Um decreto publicado na terça-feira (24) pelo presidente Jair Bolsonaro estabelece as novas cotas obrigatórias de exibição de filmes brasileiros nos cinemas do país em 2020.
A regulamentação era aguardada pelo setor audiovisual, por conta da ocupação predatória de “Vingadores: Ultimato” (80% de todas as salas) em 2019, enquanto “De Pernas pro Ar 3” ainda lotava sessões.
O setor passou 2019 inteiro sem regulamentação. Desde que Bolsonaro assumiu o governo, há um ano, a política para o audiovisual foi sobretudo de desmontagem do que existia até então.
Apesar de finalmente agir sobre o assunto, o governo pretende extinguir o mecanismo no próximo ano, quando ele deveria ser renovado para um novo período. Em agosto, o ministro da Cidadania Osmar Terra, então à frente da Cultura, revelou com todas as letras os planos federais. “É uma lei que até ano que vem tem cota. Depois tem que rever isso”, disse, relacionando a reserva obrigatória para filmes brasileiros com salas de cinemas vazias.
A primeira versão da Cota de Tela foi criada nos anos 1930, no governo de Getúlio Vargas. Atualmente, o tema é regulado por Medida Provisória assinada em 2001 pelo então presidente Fernando Henrique Cardoso. O mecanismo determina que, até 2021, as salas brasileiras são obrigadas a exibir filmes brasileiros por um número mínimo de dias. A cada ano, este número deve ser definido por meio de um decreto. O descumprimento implica uma multa de 5% da receita bruta média diária do cinema, multiplicada pelos dias em que as cotas não forem respeitadas.
O número de filmes brasileiros que devem ser exibidos varia de acordo com o tamanho das empresas exibidoras. Pelo novo decreto, uma empresa que tiver apenas uma sala é obrigada a exibir por 27 dias até três filmes brasileiros em sua programação de 2020. Já empresas que tenham a partir de 201 salas devem dedicar 57 dias de sua programação ao cinema nacional, com pelo menos 24 títulos diferentes.
Salas que optarem por programar voluntariamente filmes brasileiros a partir das 17h poderão reduzir em 20% a cota obrigatória.
A proteção defendida por FHC, o presidente sociólogo que entendia de economia (veja-se o plano Real), foi estabelecida durante a multiplicação das salas multiplex, que substituíram os antigos cinemas de rua com programações de grandes redes, cujas sedes encontram-se no exterior.
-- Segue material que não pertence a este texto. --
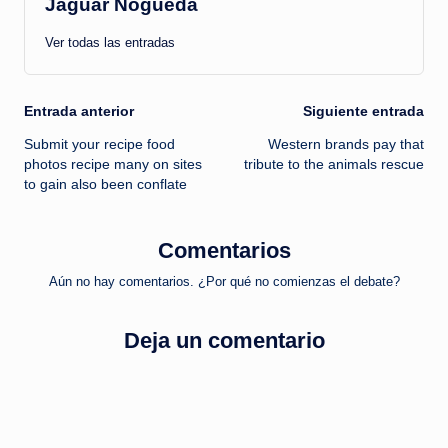
Jaguar Nogueda
Ver todas las entradas
Navegación
Entrada anterior
Siguiente entrada
Submit your recipe food
Western brands pay that
de
photos recipe many on sites
tribute to the animals rescue
to gain also been conflate
entradas
Comentarios
Aún no hay comentarios. ¿Por qué no comienzas el debate?
Deja un comentario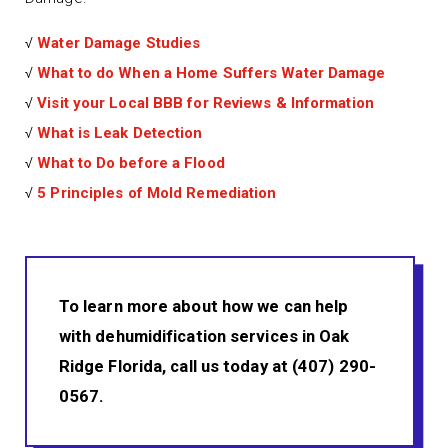
√
Water Damage Studies
√
What to do When a Home Suffers Water Damage
√
Visit your Local BBB for Reviews & Information
√
What is Leak Detection
√
What to Do before a Flood
√
5 Principles of Mold Remediation
To learn more about how we can help
with dehumidification services in Oak
Ridge Florida, call us today at (407) 290-
0567.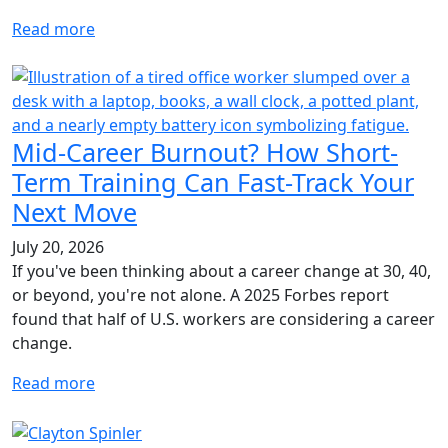
Read more
Mid-Career Burnout? How Short-
Term Training Can Fast-Track Your
Next Move
July 20, 2026
If you've been thinking about a career change at 30, 40,
or beyond, you're not alone. A 2025 Forbes report
found that half of U.S. workers are considering a career
change.
Read more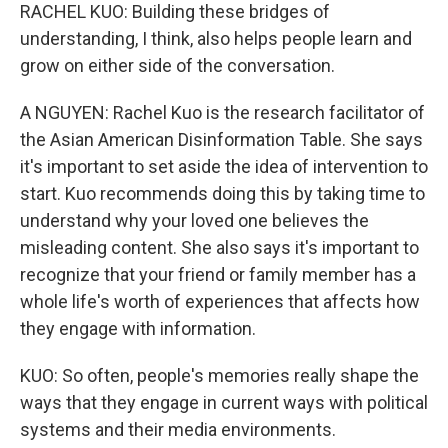
RACHEL KUO: Building these bridges of
understanding, I think, also helps people learn and
grow on either side of the conversation.
A NGUYEN: Rachel Kuo is the research facilitator of
the Asian American Disinformation Table. She says
it's important to set aside the idea of intervention to
start. Kuo recommends doing this by taking time to
understand why your loved one believes the
misleading content. She also says it's important to
recognize that your friend or family member has a
whole life's worth of experiences that affects how
they engage with information.
KUO: So often, people's memories really shape the
ways that they engage in current ways with political
systems and their media environments.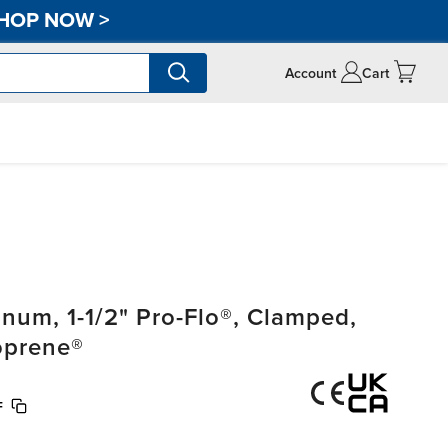
HOP NOW
>
Account
Cart
um, 1-1/2" Pro-Flo®, Clamped,
oprene®
F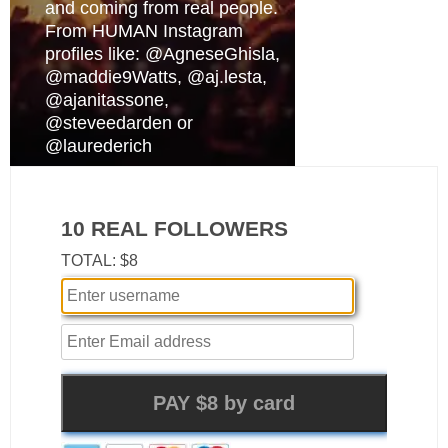
and coming from real people.
From HUMAN Instagram
profiles like: @AgneseGhisla,
@maddie9Watts, @aj.lesta,
@ajanitassone,
@steveedarden or
@laurederich
10 REAL FOLLOWERS
TOTAL: $8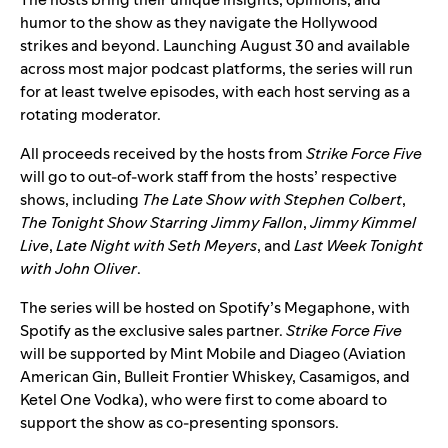
humor to the show as they navigate the Hollywood
strikes and beyond. Launching August 30 and available
across most major podcast platforms, the series will run
for at least twelve episodes, with each host serving as a
rotating moderator.
All proceeds received by the hosts from
Strike Force Five
will go to out-of-work staff from the hosts’ respective
shows, including
The Late Show with Stephen Colbert
,
The Tonight Show Starring Jimmy Fallon
,
Jimmy Kimmel
Live
,
Late Night with Seth Meyers
, and
Last Week Tonight
with John Oliver
.
The series will be hosted on Spotify’s Megaphone, with
Spotify as the exclusive sales partner.
Strike Force Five
will be supported by Mint Mobile and Diageo (Aviation
American Gin, Bulleit Frontier Whiskey, Casamigos, and
Ketel One Vodka), who were first to come aboard to
support the show as co-presenting sponsors.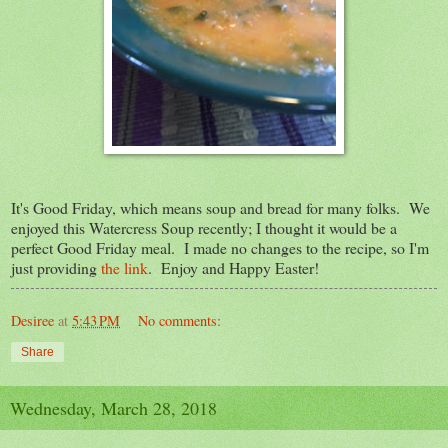
It's Good Friday, which means soup and bread for many folks. We
enjoyed this Watercress Soup recently; I thought it would be a
perfect Good Friday meal. I made no changes to the recipe, so I'm
just providing
the link
. Enjoy and Happy Easter!
Desiree
at
5:43 PM
No comments:
Share
Wednesday, March 28, 2018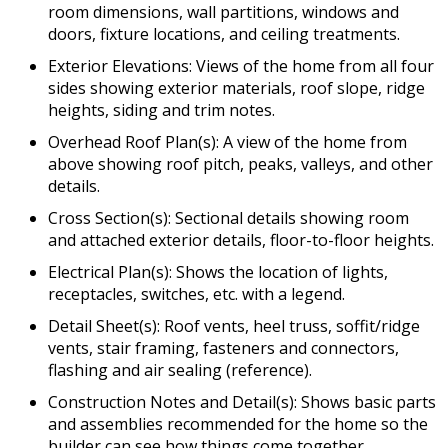
room dimensions, wall partitions, windows and
doors, fixture locations, and ceiling treatments.
Exterior Elevations: Views of the home from all four
sides showing exterior materials, roof slope, ridge
heights, siding and trim notes.
Overhead Roof Plan(s): A view of the home from
above showing roof pitch, peaks, valleys, and other
details.
Cross Section(s): Sectional details showing room
and attached exterior details, floor-to-floor heights.
Electrical Plan(s): Shows the location of lights,
receptacles, switches, etc. with a legend.
Detail Sheet(s): Roof vents, heel truss, soffit/ridge
vents, stair framing, fasteners and connectors,
flashing and air sealing (reference).
Construction Notes and Detail(s): Shows basic parts
and assemblies recommended for the home so the
builder can see how things come together.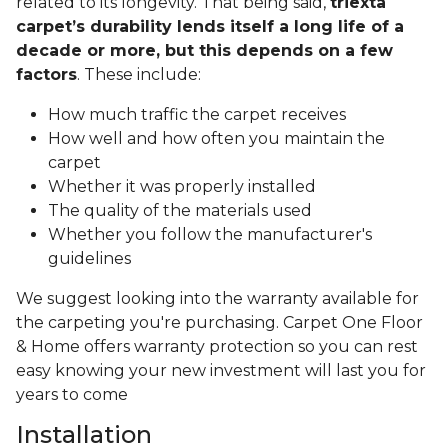
related to its longevity. That being said,
triexta
carpet’s durability lends itself a long life of a
decade or more, but this depends on a few
factors
. These include:
How much traffic the carpet receives
How well and how often you maintain the
carpet
Whether it was properly installed
The quality of the materials used
Whether you follow the manufacturer's
guidelines
We suggest looking into the warranty available for
the carpeting you're purchasing. Carpet One Floor
& Home offers warranty protection so you can rest
easy knowing your new investment will last you for
years to come
Installation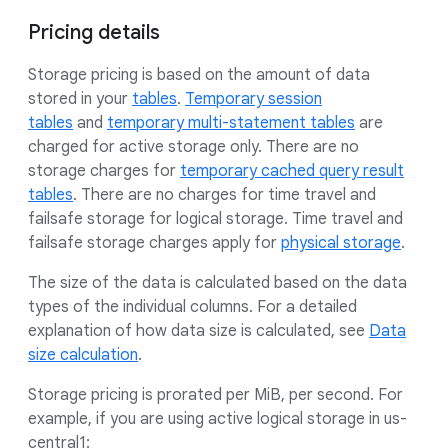
Pricing details
Storage pricing is based on the amount of data
stored in your
tables
.
Temporary session
tables
and
temporary multi-statement tables
are
charged for active storage only. There are no
storage charges for
temporary cached query result
tables
. There are no charges for time travel and
failsafe storage for logical storage. Time travel and
failsafe storage charges apply for
physical storage
.
The size of the data is calculated based on the data
types of the individual columns. For a detailed
explanation of how data size is calculated, see
Data
size calculation
.
Storage pricing is prorated per MiB, per second. For
example, if you are using active logical storage in us-
central1: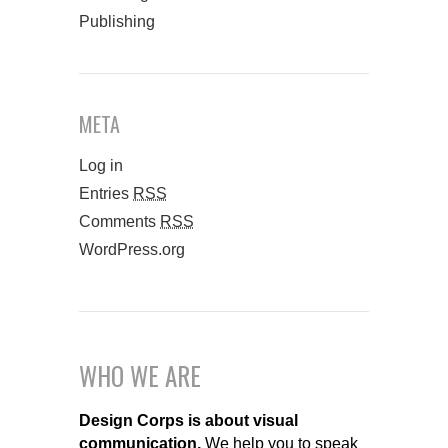
Publishing
META
Log in
Entries
RSS
Comments
RSS
WordPress.org
WHO WE ARE
Design Corps is about visual
communication.
We help you to speak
As redes programam em bloco, uniformizando a exibição de filmes em todo o país a partir do modelo de distribuição americano.
Um dos motivos para a revolução cinematográfica em curso em vários países asiáticos, como a China e a Coreia do Sul, por exemplo, deve-se a Cotas de Tela que desagradam aos EUA, restringindo a quantidade e a ocupação de filmes hollywoodianos em seus mercados.
É famosa a foto em que o cineasta Park Chan-wook protesta, em 2006, segurando um cartaz em que se lê “Sem Cota de Telas não haveria ‘Oldboy'”, numa reação dos cineastas do país à pressão dos EUA para diminuir as cotas. Na ocasião, a reserva foi reduzida e ainda assim os cinemas coreanos permaneceram obrigados a exibir 76 dias completos de programação nacional. Em 2012, o cinema local registrou um “market share” de 52,9% e, em 2019, venceu a Palma de Ouro do Festival de Cannes pela primeira vez, com “Parasita”, de Bong Joon Ho.
A China já chegou a restringir a entrada de filmes americanos a 20 por ano. Aos poucos, aumentou esse número, mas sobretaxa a produção estrangeira, usando um imposto similar ao Condecine brasileiro para reverter os dólares de Hollywood em incentivo ao seu cinema nacional. Graças a esses mecanismos, tornou-se o segundo maior e mais rico mercado cinematográfico do mundo.
A União Europeia trata a situação de forma diferente, oferecendo incentivos financeiros aos países que reservem 50% de suas telas para produções do continente. Na França, o “market share” atingiu 41,6% neste século, e o país ainda promove seu cinema com eventos no exterior – como o Festival Varilux de Cinema Francês, que acontece anualmente no Brasil. Na Espanha, além do incentivo da UE, ainda existe uma reserva de 25% de toda a programação de cinema para filmes nacionais.
Mesmo com a Cota de Tela, produções brasileiras ocuparam apenas 14,4% do parque exibidor nacional em 2018, de acordo com relatório da Ancine. Como ficaria sem ela?
Segundo Paula Barreto, da LCBarreto — uma das maiores produtoras de cinema do Brasil —, a bilheteria nacional do cinema deste ano, comparada ao mesmo período do ano passado, ficou 40% mais fraca. A diferença? Bolsonaro não assinou a Cota de Tela em 2019.